- _What to do_: Transcribe the material below word for word, starting with the line that contains "بتواند صادر کننده" and going on through the line that contains "اتحادیه اروپا –".
============================================================
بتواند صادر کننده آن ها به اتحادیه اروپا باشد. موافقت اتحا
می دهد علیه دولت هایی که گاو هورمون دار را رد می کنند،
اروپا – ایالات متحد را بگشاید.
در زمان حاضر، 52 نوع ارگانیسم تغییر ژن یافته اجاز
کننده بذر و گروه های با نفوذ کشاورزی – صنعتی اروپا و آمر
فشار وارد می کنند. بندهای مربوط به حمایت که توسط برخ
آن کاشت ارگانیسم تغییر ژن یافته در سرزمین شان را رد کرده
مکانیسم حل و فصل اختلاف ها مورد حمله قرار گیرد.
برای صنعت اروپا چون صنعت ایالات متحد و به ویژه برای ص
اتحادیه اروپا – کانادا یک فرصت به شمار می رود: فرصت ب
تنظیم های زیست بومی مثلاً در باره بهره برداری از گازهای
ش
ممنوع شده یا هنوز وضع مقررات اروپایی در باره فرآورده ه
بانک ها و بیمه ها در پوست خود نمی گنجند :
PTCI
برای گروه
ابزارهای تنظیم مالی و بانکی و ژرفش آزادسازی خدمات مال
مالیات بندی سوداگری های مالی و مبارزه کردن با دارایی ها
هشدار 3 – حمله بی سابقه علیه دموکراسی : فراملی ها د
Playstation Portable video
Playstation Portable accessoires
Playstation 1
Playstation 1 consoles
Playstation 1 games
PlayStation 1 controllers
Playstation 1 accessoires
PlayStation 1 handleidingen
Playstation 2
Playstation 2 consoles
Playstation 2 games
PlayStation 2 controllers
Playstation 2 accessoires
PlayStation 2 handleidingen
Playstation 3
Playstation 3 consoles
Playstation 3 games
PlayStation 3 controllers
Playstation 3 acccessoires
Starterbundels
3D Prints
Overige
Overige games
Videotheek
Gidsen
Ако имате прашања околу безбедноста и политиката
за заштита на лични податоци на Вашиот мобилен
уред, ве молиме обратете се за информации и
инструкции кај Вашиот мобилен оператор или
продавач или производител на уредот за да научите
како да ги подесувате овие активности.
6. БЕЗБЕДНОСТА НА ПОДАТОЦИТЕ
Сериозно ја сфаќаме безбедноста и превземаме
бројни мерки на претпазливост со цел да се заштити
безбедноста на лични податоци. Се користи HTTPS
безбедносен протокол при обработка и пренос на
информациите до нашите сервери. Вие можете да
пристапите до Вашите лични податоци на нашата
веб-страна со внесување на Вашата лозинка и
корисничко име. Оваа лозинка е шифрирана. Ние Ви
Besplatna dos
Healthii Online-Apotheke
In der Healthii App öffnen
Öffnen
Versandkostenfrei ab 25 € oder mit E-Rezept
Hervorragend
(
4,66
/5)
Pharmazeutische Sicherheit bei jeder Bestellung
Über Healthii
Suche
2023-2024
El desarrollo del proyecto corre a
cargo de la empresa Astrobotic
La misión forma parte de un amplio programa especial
============================================================
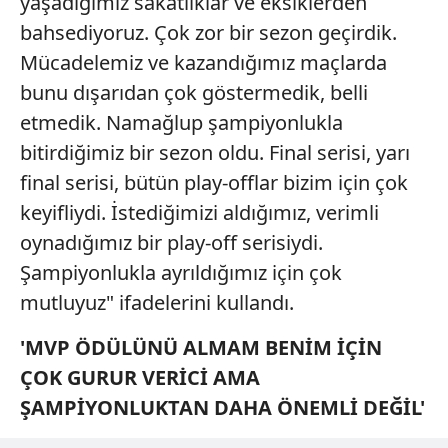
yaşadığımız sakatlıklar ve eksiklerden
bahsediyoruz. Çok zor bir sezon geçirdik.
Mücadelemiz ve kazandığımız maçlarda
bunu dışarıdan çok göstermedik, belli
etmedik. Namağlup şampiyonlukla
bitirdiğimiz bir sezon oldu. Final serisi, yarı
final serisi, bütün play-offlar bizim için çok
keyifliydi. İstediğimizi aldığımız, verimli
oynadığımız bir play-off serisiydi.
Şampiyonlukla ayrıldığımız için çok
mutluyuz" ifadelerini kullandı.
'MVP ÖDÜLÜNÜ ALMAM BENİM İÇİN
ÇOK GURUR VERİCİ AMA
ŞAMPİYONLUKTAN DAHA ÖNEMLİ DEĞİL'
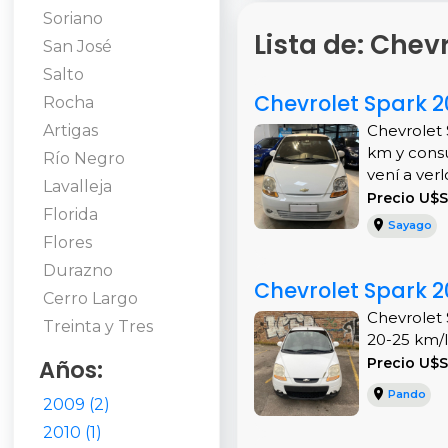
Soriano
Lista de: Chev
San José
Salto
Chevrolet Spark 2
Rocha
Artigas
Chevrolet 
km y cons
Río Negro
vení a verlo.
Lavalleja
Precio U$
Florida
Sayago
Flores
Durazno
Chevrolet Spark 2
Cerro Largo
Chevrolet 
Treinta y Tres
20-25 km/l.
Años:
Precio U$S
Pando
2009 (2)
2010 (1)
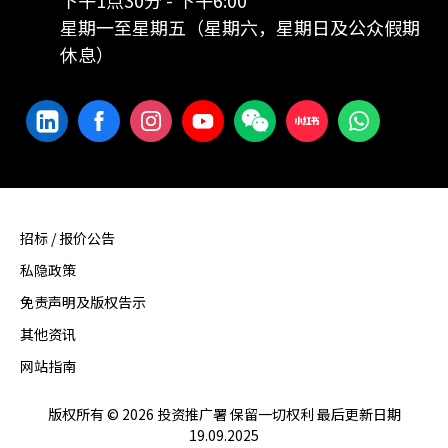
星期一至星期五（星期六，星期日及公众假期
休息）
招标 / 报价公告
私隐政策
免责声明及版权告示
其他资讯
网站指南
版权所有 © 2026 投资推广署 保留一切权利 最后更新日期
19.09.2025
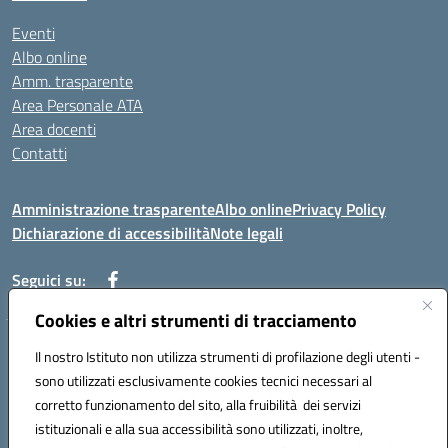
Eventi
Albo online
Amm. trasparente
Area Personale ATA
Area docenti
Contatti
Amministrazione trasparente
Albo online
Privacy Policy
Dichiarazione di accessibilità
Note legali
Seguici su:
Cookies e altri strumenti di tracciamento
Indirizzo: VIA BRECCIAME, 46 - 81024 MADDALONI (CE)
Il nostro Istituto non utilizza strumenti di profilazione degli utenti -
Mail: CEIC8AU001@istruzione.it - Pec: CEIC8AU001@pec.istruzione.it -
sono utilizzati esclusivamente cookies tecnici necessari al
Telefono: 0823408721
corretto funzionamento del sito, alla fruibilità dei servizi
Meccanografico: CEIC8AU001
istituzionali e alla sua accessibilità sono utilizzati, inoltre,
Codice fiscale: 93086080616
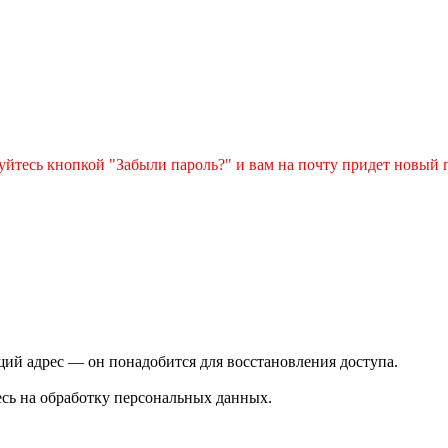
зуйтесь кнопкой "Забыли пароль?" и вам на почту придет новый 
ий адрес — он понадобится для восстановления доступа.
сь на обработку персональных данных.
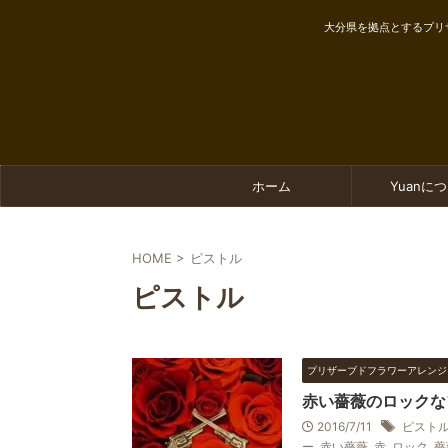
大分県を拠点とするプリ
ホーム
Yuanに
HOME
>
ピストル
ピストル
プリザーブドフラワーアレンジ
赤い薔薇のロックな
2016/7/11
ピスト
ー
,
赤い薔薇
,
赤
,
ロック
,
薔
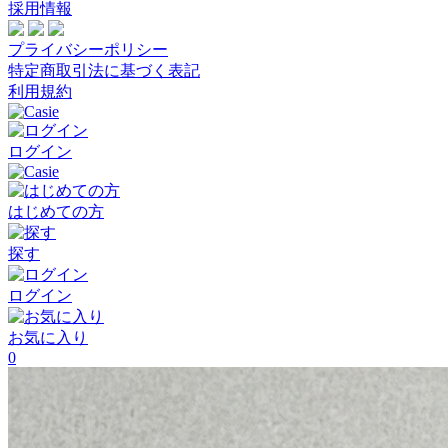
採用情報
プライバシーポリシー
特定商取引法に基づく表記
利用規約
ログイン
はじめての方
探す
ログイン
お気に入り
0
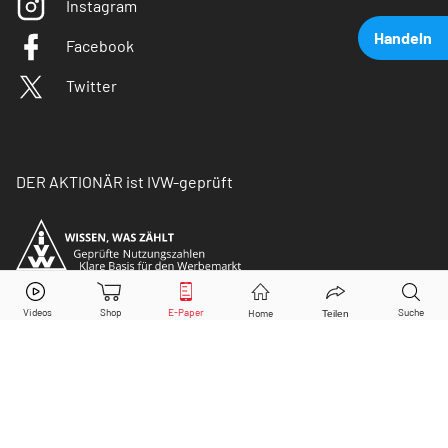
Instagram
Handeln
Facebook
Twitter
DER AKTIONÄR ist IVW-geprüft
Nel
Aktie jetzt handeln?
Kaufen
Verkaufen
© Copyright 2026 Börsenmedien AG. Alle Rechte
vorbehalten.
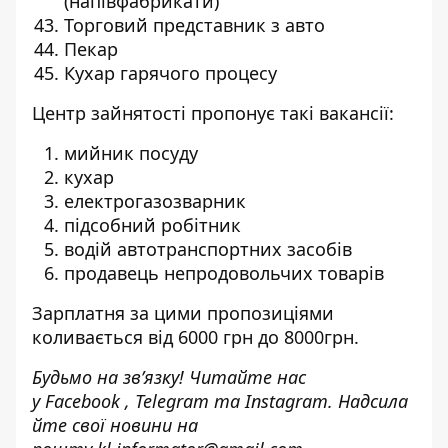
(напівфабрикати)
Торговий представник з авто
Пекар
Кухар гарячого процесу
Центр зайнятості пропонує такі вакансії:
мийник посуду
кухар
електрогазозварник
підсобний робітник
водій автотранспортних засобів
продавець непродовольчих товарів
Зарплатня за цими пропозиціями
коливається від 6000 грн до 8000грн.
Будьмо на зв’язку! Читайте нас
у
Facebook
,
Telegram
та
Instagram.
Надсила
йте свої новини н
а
============================================================
- _Solution to this exercise_:
بتواند صادر کننده آن ها به اتحادیه اروپا باشد. موافقت اتحا
می دهد علیه دولت هایی که گاو هورمون دار را رد می کنند،
اروپا – ایالات متحد را بگشاید.
در زمان حاضر، 52 نوع ارگانیسم تغییر ژن یافته اجاز
کننده بذر و گروه های با نفوذ کشاورزی – صنعتی اروپا و آمر
فشار وارد می کنند. بندهای مربوط به حمایت که توسط برخ
آن کاشت ارگانیسم تغییر ژن یافته در سرزمین شان را رد کرده
مکانیسم حل و فصل اختلاف ها مورد حمله قرار گیرد.
برای صنعت اروپا چون صنعت ایالات متحد و به ویژه برای ص
اتحادیه اروپا – کانادا یک فرصت به شمار می رود: فرصت ب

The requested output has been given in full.